As UNESCO leads a global dialogue in view of building a consensus on Open Science, including youth in the conversation has been essential from the beginning. UNESCO is committed to work together with young people to drive social innovation and change, and participate fully in the development of their societies. In Open Science has the potential to cultivate science for the benefit of all and to close developmental gaps around the world. Young scientists play a key role in research, innovation and shaping the future of science, their perspectives are therefore valuable in a global consultation to develop the future UNESCO Recommendation on Open Science.

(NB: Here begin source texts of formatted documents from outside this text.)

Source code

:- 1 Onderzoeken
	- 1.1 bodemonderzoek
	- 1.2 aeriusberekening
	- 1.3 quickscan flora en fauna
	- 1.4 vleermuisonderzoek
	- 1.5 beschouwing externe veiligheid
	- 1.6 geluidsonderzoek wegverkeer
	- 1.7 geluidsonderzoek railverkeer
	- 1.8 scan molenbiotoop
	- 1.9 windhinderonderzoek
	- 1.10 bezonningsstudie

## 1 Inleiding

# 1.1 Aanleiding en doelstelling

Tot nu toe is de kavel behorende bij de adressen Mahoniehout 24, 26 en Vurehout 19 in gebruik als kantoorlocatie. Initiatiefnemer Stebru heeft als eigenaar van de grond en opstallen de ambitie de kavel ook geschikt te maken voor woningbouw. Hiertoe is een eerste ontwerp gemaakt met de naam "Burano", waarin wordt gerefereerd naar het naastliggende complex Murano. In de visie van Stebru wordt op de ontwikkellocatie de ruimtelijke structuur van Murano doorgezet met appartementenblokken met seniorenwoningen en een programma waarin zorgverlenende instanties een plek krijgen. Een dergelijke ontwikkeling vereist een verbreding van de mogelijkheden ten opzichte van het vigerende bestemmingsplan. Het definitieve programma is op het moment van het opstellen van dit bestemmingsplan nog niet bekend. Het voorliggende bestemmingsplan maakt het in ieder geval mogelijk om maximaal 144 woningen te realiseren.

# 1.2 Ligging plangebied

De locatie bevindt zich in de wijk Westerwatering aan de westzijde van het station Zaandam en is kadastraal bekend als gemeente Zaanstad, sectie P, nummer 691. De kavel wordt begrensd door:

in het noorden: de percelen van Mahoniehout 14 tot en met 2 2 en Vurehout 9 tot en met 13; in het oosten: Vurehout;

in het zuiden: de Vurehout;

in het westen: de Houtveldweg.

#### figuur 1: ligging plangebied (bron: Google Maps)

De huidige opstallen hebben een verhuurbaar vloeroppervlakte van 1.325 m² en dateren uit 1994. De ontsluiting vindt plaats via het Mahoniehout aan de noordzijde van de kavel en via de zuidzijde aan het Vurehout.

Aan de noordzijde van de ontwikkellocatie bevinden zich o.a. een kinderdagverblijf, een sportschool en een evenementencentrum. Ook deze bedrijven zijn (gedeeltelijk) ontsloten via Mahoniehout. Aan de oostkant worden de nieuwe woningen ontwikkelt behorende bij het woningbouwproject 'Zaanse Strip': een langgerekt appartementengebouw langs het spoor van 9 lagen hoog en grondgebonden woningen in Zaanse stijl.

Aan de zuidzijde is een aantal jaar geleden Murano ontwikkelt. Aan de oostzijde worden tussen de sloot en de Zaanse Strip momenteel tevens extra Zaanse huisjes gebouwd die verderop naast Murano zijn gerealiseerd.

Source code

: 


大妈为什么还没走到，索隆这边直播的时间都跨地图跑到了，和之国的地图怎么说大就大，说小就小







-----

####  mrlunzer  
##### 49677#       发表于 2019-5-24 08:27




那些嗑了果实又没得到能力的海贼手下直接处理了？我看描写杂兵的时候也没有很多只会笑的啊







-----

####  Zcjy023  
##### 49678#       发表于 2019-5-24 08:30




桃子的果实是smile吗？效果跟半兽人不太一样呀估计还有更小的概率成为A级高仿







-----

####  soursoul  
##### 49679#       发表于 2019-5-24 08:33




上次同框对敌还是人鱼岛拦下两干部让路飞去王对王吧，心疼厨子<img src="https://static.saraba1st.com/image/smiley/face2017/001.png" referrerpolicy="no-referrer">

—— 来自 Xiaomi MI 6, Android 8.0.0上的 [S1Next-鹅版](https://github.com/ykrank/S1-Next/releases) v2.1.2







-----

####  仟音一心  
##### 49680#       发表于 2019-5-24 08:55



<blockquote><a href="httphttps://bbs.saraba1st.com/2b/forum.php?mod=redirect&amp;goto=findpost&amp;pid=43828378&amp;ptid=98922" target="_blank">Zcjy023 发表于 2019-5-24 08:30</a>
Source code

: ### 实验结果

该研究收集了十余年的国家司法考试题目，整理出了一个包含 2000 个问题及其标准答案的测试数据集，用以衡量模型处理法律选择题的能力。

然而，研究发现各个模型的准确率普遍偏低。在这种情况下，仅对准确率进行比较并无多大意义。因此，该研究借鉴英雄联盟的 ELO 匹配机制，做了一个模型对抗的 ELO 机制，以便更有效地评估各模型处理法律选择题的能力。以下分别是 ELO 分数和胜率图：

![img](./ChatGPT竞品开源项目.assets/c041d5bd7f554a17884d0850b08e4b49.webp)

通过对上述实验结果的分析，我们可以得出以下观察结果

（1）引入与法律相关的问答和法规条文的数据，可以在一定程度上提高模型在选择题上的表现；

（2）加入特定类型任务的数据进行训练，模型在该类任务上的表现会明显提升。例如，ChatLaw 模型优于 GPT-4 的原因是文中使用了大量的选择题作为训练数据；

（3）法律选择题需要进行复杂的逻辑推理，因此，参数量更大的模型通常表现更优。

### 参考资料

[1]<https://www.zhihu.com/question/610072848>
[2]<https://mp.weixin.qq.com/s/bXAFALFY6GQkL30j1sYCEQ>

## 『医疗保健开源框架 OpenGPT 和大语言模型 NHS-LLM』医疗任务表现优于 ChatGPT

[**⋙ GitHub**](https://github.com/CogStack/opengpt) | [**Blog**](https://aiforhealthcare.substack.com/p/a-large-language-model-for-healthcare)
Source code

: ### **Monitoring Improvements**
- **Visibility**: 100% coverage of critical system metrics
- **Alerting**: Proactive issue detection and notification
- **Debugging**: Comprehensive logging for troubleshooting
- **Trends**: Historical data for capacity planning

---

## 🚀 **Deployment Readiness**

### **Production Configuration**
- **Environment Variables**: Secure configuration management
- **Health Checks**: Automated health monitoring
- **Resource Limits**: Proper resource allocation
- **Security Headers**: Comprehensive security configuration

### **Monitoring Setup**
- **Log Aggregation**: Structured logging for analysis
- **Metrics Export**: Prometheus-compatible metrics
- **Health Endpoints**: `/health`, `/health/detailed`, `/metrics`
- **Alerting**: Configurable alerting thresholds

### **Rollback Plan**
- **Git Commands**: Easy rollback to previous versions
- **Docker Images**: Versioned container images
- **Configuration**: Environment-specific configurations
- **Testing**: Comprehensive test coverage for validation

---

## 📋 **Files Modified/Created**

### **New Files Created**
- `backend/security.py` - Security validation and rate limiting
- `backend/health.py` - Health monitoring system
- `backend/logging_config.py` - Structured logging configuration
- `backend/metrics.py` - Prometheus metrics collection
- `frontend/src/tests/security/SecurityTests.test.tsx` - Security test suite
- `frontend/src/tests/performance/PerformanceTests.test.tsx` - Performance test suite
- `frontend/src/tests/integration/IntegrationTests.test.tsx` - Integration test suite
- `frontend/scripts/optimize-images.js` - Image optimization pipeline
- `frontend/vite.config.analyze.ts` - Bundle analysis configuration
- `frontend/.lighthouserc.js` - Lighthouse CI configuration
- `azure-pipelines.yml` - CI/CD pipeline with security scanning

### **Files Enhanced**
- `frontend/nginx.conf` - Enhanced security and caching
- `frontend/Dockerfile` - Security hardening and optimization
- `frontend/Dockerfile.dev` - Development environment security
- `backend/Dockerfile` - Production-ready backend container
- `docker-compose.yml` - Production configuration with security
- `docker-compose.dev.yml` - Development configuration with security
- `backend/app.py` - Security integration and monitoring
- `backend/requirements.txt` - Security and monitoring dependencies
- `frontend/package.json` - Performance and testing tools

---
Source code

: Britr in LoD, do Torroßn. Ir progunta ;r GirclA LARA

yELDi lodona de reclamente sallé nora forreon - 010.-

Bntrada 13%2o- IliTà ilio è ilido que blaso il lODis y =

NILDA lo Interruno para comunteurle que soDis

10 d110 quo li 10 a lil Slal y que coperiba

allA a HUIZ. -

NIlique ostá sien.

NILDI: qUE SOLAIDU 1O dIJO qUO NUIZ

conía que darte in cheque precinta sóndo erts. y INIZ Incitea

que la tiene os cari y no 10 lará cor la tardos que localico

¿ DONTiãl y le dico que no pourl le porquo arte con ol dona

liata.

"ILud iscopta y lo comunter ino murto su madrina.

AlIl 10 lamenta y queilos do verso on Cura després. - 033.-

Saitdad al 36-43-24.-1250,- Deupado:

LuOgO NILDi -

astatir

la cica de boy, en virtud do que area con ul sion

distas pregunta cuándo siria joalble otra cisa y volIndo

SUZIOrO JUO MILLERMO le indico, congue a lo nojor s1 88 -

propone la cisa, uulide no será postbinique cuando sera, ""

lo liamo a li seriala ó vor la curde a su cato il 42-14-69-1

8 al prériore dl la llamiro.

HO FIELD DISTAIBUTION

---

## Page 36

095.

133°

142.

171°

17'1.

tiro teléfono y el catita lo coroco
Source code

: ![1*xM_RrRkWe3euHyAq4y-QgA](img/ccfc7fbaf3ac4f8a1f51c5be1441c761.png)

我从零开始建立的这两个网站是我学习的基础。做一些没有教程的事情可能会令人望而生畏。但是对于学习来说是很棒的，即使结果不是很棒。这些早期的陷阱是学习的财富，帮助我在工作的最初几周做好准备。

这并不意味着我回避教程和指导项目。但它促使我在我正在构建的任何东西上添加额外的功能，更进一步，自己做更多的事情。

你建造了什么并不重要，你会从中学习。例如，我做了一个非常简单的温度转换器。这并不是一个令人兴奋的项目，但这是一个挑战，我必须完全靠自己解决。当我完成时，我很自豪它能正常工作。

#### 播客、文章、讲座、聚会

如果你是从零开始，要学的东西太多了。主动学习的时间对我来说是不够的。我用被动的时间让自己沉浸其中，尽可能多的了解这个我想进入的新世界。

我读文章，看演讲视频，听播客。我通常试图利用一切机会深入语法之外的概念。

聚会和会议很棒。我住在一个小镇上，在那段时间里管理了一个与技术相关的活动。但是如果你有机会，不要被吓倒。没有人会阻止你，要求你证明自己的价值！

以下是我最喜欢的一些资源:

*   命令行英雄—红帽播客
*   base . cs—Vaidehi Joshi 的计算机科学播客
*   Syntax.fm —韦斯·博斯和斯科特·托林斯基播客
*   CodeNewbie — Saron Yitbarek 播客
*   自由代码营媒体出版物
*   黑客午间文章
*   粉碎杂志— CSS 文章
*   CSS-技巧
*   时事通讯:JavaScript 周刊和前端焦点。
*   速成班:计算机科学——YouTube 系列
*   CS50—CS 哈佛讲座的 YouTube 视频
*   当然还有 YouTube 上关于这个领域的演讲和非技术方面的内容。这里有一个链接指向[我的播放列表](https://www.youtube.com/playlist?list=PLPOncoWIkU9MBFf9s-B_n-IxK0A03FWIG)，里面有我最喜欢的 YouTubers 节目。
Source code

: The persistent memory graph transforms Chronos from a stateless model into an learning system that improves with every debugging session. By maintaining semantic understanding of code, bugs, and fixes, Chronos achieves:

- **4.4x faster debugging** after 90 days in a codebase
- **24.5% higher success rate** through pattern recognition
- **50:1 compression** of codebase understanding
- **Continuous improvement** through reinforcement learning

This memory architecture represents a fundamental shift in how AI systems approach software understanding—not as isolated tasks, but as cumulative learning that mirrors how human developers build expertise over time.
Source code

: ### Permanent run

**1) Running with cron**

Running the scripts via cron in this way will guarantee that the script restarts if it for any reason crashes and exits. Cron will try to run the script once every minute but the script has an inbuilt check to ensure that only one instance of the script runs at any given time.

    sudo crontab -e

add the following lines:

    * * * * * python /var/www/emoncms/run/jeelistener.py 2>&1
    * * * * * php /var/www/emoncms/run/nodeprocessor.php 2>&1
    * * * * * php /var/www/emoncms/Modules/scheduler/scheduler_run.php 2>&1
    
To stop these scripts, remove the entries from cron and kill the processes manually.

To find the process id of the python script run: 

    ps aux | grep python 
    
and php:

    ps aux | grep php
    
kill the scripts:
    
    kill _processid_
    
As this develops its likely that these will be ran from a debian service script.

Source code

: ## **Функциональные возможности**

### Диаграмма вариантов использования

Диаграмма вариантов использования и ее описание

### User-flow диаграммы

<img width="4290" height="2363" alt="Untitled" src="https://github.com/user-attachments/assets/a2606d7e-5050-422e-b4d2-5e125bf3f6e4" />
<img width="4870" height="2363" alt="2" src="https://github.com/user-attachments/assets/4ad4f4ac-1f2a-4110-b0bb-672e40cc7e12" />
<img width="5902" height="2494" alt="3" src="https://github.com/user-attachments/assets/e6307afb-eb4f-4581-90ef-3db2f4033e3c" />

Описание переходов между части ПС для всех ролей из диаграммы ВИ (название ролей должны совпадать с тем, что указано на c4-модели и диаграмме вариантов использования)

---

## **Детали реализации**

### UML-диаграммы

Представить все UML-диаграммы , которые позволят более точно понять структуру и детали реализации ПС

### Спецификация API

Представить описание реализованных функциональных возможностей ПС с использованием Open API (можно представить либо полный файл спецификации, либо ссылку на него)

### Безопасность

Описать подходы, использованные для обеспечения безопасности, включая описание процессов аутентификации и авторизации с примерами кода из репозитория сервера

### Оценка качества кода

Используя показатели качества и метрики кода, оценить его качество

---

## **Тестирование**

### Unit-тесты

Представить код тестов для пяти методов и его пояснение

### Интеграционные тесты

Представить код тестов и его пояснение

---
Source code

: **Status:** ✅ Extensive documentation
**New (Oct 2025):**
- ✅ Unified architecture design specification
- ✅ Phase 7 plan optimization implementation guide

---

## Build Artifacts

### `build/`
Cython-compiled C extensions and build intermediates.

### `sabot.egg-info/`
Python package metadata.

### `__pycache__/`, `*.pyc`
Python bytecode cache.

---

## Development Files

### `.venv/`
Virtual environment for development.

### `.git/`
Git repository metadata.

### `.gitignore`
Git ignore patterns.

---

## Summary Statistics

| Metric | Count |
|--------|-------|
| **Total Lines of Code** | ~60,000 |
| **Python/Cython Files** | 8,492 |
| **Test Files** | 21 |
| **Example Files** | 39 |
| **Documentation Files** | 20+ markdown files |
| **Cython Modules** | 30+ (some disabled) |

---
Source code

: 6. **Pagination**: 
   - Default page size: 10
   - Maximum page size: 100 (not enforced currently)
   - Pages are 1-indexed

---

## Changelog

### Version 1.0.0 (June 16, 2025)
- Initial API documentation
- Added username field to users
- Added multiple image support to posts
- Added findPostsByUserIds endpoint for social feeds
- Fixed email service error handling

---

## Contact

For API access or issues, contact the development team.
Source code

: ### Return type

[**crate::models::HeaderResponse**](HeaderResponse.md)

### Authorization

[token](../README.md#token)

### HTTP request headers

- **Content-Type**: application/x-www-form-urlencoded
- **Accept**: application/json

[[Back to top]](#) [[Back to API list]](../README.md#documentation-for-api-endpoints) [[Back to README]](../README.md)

The Global Young Academy (GYA)’s first e-Conference provided an opportunity for discussion with the young scientists. Members of GYA and representatives of National Young Academies gathered online on 25 June to consolidate their input for the consultation process to shape the UNESCO Recommendation on Open Science. Members of the GYA are leading young scientists worldwide, in the early stages of their independent academic career, who are selected based on their scientific excellence and the service they provide to their societies.
After two keynote presentations by Simon Chaplin, Director of Culture and Society of Wellcome Trust and Ana Persic, from UNESCO, the participants discussed the perspectives, opportunities and challenges of young scientists in the context of the transition to open science. The results of the discussions will be consolidated in the GYA input to the UNESCO’s global consultation on Open Science as a contribution from young scientists to the UNESCO Recommendation on Open Science.